In both LOR-NonAAIM and LOR-AAIM, we found a common interaction in letters for URC applicants with the use of communal terms framed negatively, whereas for non-URC applicants, communal terms tended to be framed positively. This occurred in instances when applicants were described using both agentic and communal language within the same narrative, typically linked by a conjunction or preposition which served to frame the communal characteristic as negative (eg, “but,” “despite”) or positive (eg, “and”). In the following excerpt from a LOR-AAIM, the applicant is described as a person who does not call attention to herself (ie, humble, a communal characteristic) and is intelligent (agentic characteristic). The conjunction “but” subtly casts the humble descriptor as negative language and also serves to broadly undervalue this communal characteristic:

“X is not the type of resident who calls attention to herself, but her medical knowledge, commitment to patients, and work ethic are readily apparent.” (17: Asian woman, narrative paragraph about core competencies)

In contrast, a non-URC applicant is described as both intellectual (an agentic term) and compassionate (a communal term): “X is simultaneously a compassionate caregiver and an intellectually curious scientist” (8: White man, scholarly contributions). The conjunction “and” serves to elevate both characteristics as positive. Table 2 provides additional examples of conjunctions and prepositions as doubt raising devices.

Table 2.

Examples of Communalism Used as Positive and Negative Characteristics

	Communalism as Positive Characteristic	Communalism as Negative Characteristic
LOR-NonAAIM	X is simultaneously a compassionate caregiver and an intellectually curious scientist. 8: White man, overall assessment	X has a very understated style that I appreciate, but has quite a remarkable fund of knowledge in cardiology for her stage of training. 2: White woman, quote from clinical performance
LOR-AAIM	X was a pleasure to work with. He is smart, eager, motivated, and diligent. He couples this with a humility, compassionate, and warm approach that make him a true healer. 23: White man, quote from patient care X did a fabulous job on this rotation. He is dedicated to providing exceptional patient care, informed by a strong foundation in clinical medicine complemented by a wonderful bedside manner. 1: White man, quote from medical knowledge	She was able to manage her team with great professionalism as well as allowing the intern and student to develop their sense of independence. However, in a quiet way she was in total control of information flow was able to participate vigorously in the discussion of the options available for her patients. 36: Asian woman, quote from patient care

Open in a new tab

Abbreviations: LOR, letters of recommendation; AAIM, Alliance for Academic Internal Medicine.

Bias in Career Trajectory

In both LOR-NonAAIM and LOR-AAIM, while PDs tend to describe URC applicants as earlier in their career, non-URC applicants were described as advanced in their career. One non-URC applicant is not only described as having a future career in academic medicine, but also is described with active verbs that frame him as a researcher.

X has already demonstrated an interest in cardiology and research that shows he will be successful in a future career in academic medicine. While in medical school, he conducted research to improve the quality of care for patients with A… He designed an analysis that measured [this quality]… He identified areas for QI… (16: Asian man, scholarly contributions)

In contrast, an URC applicant is described using passive and weak verbs.

Over the course of her academic training, X has been involved in a significant amount of research… X has worked on several accomplished cardiology research teams including a project looking at A. She has also been working on a project in the use of B echocardiography to evaluate C. (33: Asian woman, scholarly contributions)

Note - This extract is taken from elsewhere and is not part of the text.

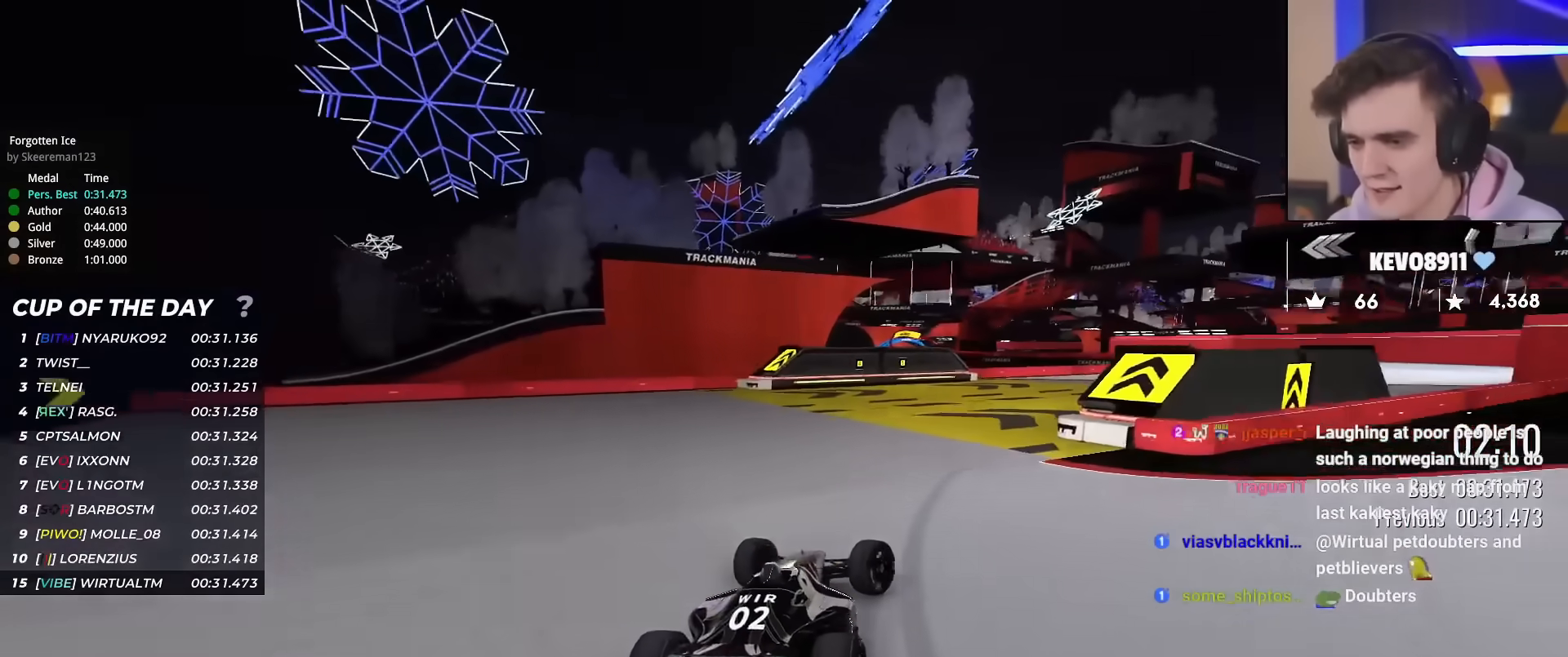
{"keys": ["right", "up"], "events": [[100, "right", "down"]]}
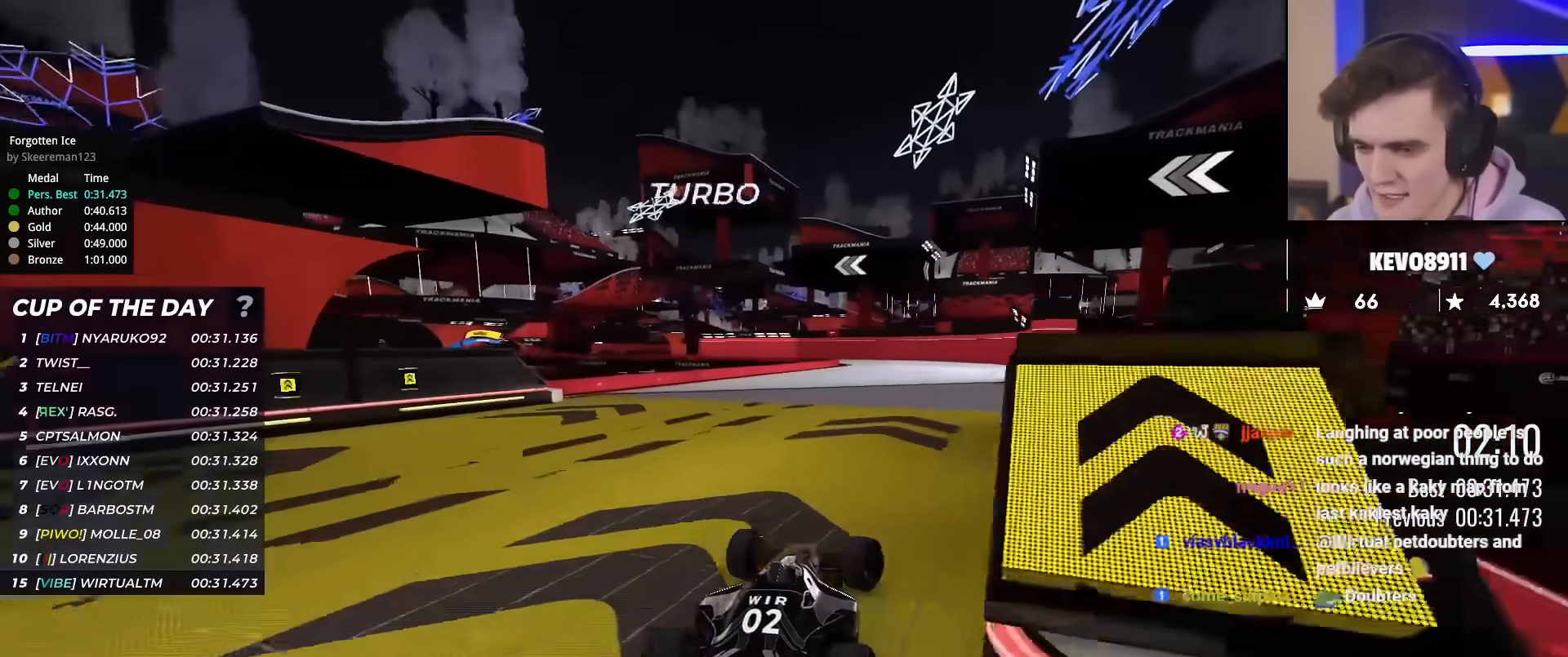
{"keys": ["right", "up"], "events": [[17, "right", "up"], [434, "right", "down"]]}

Table 3 shows additional examples of bias in career trajectory. Notably, all applicants in Table 3 were rated in the top tier of research productivity. Despite this, URC applicants were framed as students or participants “working” with others, while non-URC applicants were framed as either already being scientists or having high potential to becoming scientists/researchers.

Table 3.

Examples of Differences in Description of Career Trajectory

	Later in Career Trajectory	Earlier in Career Trajectory
LOR-NonAAIM	X's promise as a future faculty member is clear from his prior academic experiences… 26: White man, scholarly contributions	He has shown initiative in his research pursuits and is an excellent clinician. 9: Latinx man, overall assessment
LOR-AAIM	He is both the first physician and the first scientist in his family. For many, the choice of a career path is a decision born out of introspection and reflection. For X, however, the decision to become a physician scientist has been a calling from the outset. 11: White man, scholarly contributions	During residency, X published a journal article entitled “YYY.” She is presently working on 2 research projects: (1) an [approach] to YYY with Dr. A and Dr. B, and (2) working with Dr. C… 19: Asian woman, scholarly/research contributions

Open in a new tab

Abbreviations: LOR, letters of recommendation; AAIM, Alliance for Academic Internal Medicine.

Discussion

We observed that with AAIM guidelines, there appeared to be a reduced use of communal language for URC applicants, which may represent less bias. We observed that bias still existed in both types of letters. PDs described URC applicants using communal language, and non-URC applicants using agentic language, regardless of format. This pattern existed in both narrative descriptions and selected quotations. Both letter types had examples of doubt raising and bias in career trajectory. This language was readily apparent even to non-experts in the field with minimal bias training. Finally, both letter types varied widely in format despite the structure suggested by the AAIM guidelines. We will discuss our main findings illustrating the helpfulness of AAIM structured guidelines to reduce bias, the persistence of bias despite these guidelines, and the potential sources of this bias.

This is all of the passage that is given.